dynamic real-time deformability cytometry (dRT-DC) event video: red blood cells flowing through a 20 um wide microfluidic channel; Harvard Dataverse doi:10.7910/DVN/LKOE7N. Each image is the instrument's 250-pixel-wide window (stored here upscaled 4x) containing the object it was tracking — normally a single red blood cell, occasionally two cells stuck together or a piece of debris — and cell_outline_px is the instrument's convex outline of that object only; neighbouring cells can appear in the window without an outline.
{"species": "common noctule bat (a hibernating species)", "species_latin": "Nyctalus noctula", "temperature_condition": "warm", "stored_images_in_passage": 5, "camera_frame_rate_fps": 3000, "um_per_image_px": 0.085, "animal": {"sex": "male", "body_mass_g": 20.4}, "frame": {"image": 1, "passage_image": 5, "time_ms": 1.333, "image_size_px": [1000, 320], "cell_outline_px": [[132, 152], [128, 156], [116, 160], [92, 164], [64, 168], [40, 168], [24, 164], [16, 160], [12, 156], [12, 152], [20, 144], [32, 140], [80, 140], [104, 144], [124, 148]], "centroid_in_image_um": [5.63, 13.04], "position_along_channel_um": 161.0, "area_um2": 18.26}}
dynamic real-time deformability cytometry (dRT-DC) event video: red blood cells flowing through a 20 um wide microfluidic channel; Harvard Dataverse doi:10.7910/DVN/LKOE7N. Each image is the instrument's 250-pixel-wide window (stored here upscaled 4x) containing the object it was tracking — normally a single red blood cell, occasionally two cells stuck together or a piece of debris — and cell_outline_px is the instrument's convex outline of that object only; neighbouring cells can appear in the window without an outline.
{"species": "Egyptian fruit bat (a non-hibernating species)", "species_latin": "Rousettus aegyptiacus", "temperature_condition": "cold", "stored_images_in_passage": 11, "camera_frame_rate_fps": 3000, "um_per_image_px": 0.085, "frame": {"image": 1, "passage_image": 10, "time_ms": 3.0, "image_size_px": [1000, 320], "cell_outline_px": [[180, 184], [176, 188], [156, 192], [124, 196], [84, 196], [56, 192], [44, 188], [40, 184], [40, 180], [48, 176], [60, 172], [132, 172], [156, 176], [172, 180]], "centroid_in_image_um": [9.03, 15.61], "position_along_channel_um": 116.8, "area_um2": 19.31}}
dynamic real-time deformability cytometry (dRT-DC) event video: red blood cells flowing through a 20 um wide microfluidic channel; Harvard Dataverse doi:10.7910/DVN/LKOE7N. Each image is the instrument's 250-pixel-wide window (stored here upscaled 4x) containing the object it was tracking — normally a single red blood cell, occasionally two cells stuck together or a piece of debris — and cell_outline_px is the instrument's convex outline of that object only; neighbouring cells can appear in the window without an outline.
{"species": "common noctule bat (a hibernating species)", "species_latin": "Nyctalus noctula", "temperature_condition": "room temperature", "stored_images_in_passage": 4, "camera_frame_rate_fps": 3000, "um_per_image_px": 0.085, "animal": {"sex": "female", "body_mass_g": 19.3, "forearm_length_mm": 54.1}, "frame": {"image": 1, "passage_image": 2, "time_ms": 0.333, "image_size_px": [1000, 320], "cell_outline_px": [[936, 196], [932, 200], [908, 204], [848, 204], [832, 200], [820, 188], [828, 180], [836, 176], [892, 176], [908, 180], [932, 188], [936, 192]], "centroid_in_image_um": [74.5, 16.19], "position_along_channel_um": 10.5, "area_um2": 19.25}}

----------------

• **Work instructions**
Retype the whole listing above exactly.

• **Complete answer**
dynamic real-time deformability cytometry (dRT-DC) event video: red blood cells flowing through a 20 um wide microfluidic channel; Harvard Dataverse doi:10.7910/DVN/LKOE7N. Each image is the instrument's 250-pixel-wide window (stored here upscaled 4x) containing the object it was tracking — normally a single red blood cell, occasionally two cells stuck together or a piece of debris — and cell_outline_px is the instrument's convex outline of that object only; neighbouring cells can appear in the window without an outline.
{"species": "common noctule bat (a hibernating species)", "species_latin": "Nyctalus noctula", "temperature_condition": "warm", "stored_images_in_passage": 5, "camera_frame_rate_fps": 3000, "um_per_image_px": 0.085, "animal": {"sex": "male", "body_mass_g": 20.4}, "frame": {"image": 1, "passage_image": 5, "time_ms": 1.333, "image_size_px": [1000, 320], "cell_outline_px": [[132, 152], [128, 156], [116, 160], [92, 164], [64, 168], [40, 168], [24, 164], [16, 160], [12, 156], [12, 152], [20, 144], [32, 140], [80, 140], [104, 144], [124, 148]], "centroid_in_image_um": [5.63, 13.04], "position_along_channel_um": 161.0, "area_um2": 18.26}}
dynamic real-time deformability cytometry (dRT-DC) event video: red blood cells flowing through a 20 um wide microfluidic channel; Harvard Dataverse doi:10.7910/DVN/LKOE7N. Each image is the instrument's 250-pixel-wide window (stored here upscaled 4x) containing the object it was tracking — normally a single red blood cell, occasionally two cells stuck together or a piece of debris — and cell_outline_px is the instrument's convex outline of that object only; neighbouring cells can appear in the window without an outline.
{"species": "Egyptian fruit bat (a non-hibernating species)", "species_latin": "Rousettus aegyptiacus", "temperature_condition": "cold", "stored_images_in_passage": 11, "camera_frame_rate_fps": 3000, "um_per_image_px": 0.085, "frame": {"image": 1, "passage_image": 10, "time_ms": 3.0, "image_size_px": [1000, 320], "cell_outline_px": [[180, 184], [176, 188], [156, 192], [124, 196], [84, 196], [56, 192], [44, 188], [40, 184], [40, 180], [48, 176], [60, 172], [132, 172], [156, 176], [172, 180]], "centroid_in_image_um": [9.03, 15.61], "position_along_channel_um": 116.8, "area_um2": 19.31}}
dynamic real-time deformability cytometry (dRT-DC) event video: red blood cells flowing through a 20 um wide microfluidic channel; Harvard Dataverse doi:10.7910/DVN/LKOE7N. Each image is the instrument's 250-pixel-wide window (stored here upscaled 4x) containing the object it was tracking — normally a single red blood cell, occasionally two cells stuck together or a piece of debris — and cell_outline_px is the instrument's convex outline of that object only; neighbouring cells can appear in the window without an outline.
{"species": "common noctule bat (a hibernating species)", "species_latin": "Nyctalus noctula", "temperature_condition": "room temperature", "stored_images_in_passage": 4, "camera_frame_rate_fps": 3000, "um_per_image_px": 0.085, "animal": {"sex": "female", "body_mass_g": 19.3, "forearm_length_mm": 54.1}, "frame": {"image": 1, "passage_image": 2, "time_ms": 0.333, "image_size_px": [1000, 320], "cell_outline_px": [[936, 196], [932, 200], [908, 204], [848, 204], [832, 200], [820, 188], [828, 180], [836, 176], [892, 176], [908, 180], [932, 188], [936, 192]], "centroid_in_image_um": [74.5, 16.19], "position_along_channel_um": 10.5, "area_um2": 19.25}}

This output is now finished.